The situation had deteriorated to the point the USOC decided not to make any new Olympic bids until it was resolved. That undoubtedly was a factor in the decision to begin serious new negotiations with the IOC two years before the agreed-upon start date of 2013.
Probst expects the USOC board to discuss when -or if - to make a bid for either 2022 or 2024 at its next meeting in June.
Both sides described the agreement signed Thursday, which runs through 2040, as a win-win deal. Neither side would reveal details, but numbers first reported by the Associated Press and confirmed by the Tribune indicated concessions the USOC made to achieve peace were reasonable.
Under the previous agreement, which was open-ended, the USOC received 20 percent of the IOC's global sponsorship revenues and 12.75 percent of the U.S. broadcast rights fee. That provided more than 40 percent of the revenue in the USOC's quadrennial budgets.
Those percentages will not change until 2020. After that, the USOC will still get about the same revenue it currently receives but only seven percent on any increases in U.S. broadcast rights and 10 percent on increases in sponsorship money.

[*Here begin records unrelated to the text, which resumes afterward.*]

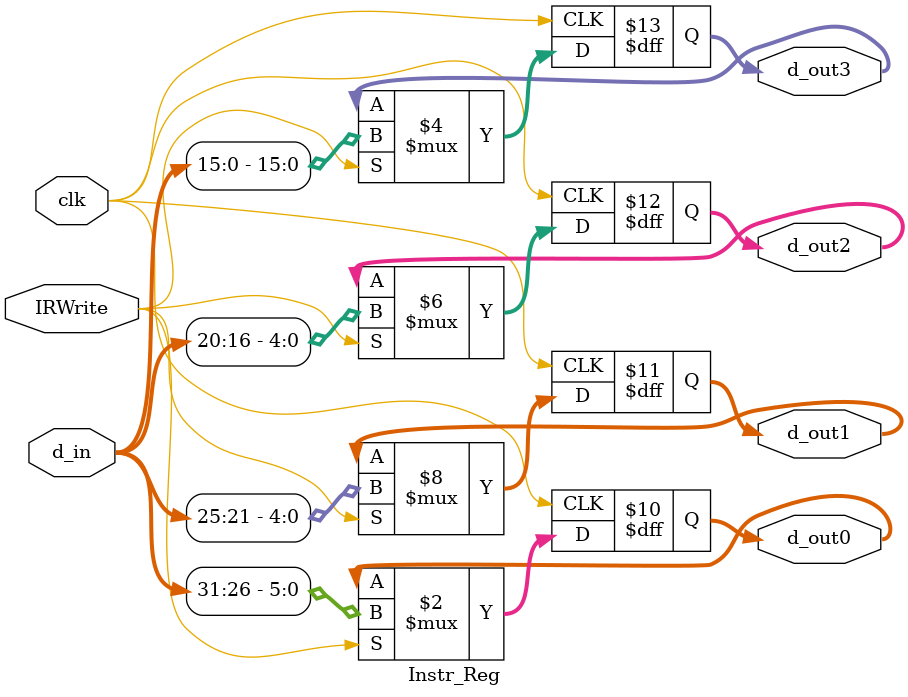
<source format=v>
`timescale 1ns / 1ps


module Instr_Reg(
    input clk,IRWrite,
    input [31:0] d_in,
    output reg [5:0] d_out0,    //op
    output reg [4:0] d_out1,d_out2, //rs,rt
    output reg [15:0] d_out3
    );

    always @(posedge clk)
        if(IRWrite)
            {d_out0,d_out1,d_out2,d_out3} <= d_in;

endmodule

</source>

The revenue baseline will be determined by an amalgam of the monies received in both the current Olympic quadrennium, which ends this year, and the next two.

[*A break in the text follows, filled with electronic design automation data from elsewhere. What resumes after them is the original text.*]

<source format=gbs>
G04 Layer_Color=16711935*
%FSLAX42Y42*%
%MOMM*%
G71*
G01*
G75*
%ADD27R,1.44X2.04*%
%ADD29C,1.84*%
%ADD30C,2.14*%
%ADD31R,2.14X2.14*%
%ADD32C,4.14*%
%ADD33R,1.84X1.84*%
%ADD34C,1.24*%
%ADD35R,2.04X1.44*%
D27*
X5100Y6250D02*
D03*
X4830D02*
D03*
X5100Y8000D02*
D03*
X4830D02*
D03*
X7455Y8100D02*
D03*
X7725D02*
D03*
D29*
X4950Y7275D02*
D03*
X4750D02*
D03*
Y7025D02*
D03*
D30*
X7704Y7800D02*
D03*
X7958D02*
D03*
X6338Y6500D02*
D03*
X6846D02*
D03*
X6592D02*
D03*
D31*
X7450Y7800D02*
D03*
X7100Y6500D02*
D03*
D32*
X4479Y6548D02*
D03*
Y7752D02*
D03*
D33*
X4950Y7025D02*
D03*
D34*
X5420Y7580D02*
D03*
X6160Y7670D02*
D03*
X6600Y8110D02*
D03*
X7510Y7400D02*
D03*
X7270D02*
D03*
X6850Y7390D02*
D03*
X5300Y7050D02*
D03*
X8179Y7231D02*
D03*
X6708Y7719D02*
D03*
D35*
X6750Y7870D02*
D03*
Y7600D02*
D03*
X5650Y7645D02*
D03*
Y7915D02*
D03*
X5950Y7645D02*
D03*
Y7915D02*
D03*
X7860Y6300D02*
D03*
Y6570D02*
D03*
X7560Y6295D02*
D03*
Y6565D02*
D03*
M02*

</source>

NBC has paid $4.38 billion for the rights to the 2014 (Sochi, Russia), 2016 (Rio), 2018 (Pyeonchang, South Korea) and 2020 Olympics (to be awarded next year; the IOC announced Wednesday that Madrid, Tokyo and Istanbul are the three finalists.) Many of the current sponsorship deals run through 2020.

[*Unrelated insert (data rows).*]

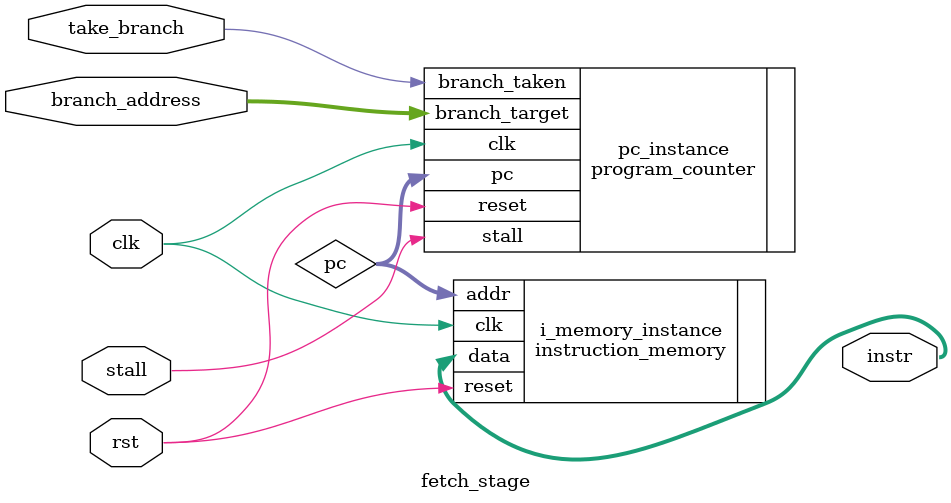
<source format=sv>


module fetch_stage(
    input logic clk,
    input logic rst,
    input logic stall,
    input logic take_branch,
    input logic [31:0] branch_address,

    output wire logic [31:0] instr
);

    wire [31:0] pc;
    

    program_counter pc_instance (
        .clk(clk),
        .reset(rst),
        .stall(stall),
        .branch_target(branch_address),
        .branch_taken(take_branch),

        .pc(pc)
    );


    instruction_memory #(.MEM_SIZE(64)) i_memory_instance(
        .clk(clk),
        .reset(rst),
        .addr(pc),

        .data(instr)
    );
endmodule

</source>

The USOC also ended a dispute over what seems pocket change by comparison: a payment for "Games costs," which includes housing and transport of officials and some other logistical costs of staging the Games. After the USOC agreed to pay them for the current quadrennium, the new agreement formalizes payments of $15 to $20 million a quadrennium until 2040, with the increase occurring after 2020.
The irony behind Probst's role in the armistice and peace treaty is he had been inveigled into what he assumed was a part-time job by former USOC chairman Peter Ueberroth, whose confrontational rhetoric had exacerbated friction with the IOC. Probst had been chairman less than a year when the Chicago debacle occurred.
"I was a deer in the headlights in Copenhagen," he said later Thursday.
Even if these financial issues had been resolved before then, it was clear after the vote there was no way Chicago would have won, despite the quality of its bid.
With 20-20 hindsight, it was evident the path had been cleared for Rio long before.
When the IOC cut the field from seven to four in June, 2008, its own working group gave Rio only the fifth-best rating. It became a finalist when the IOC eliminated Qatar because the dates it proposed were outside those recommended. Soon after, the IOC dispatched a group of advisors to Rio to help the Brazilians improve the quality of their bid, under the pretense the IOC wanted to assure all four finalists would be capable Olympic hosts.
And then there was the matter of giving the Olympics to South America for the first time. When historians assess Jacques Rogge's 12 years as IOC president, which end next year, that will be the most significant item in his legacy.
That the vote for Rio also was perceived -- correctly - as partly a vote against the U.S. catalyzed the changes that have allowed Probst and Blackmun to leave a significant legacy for the USOC.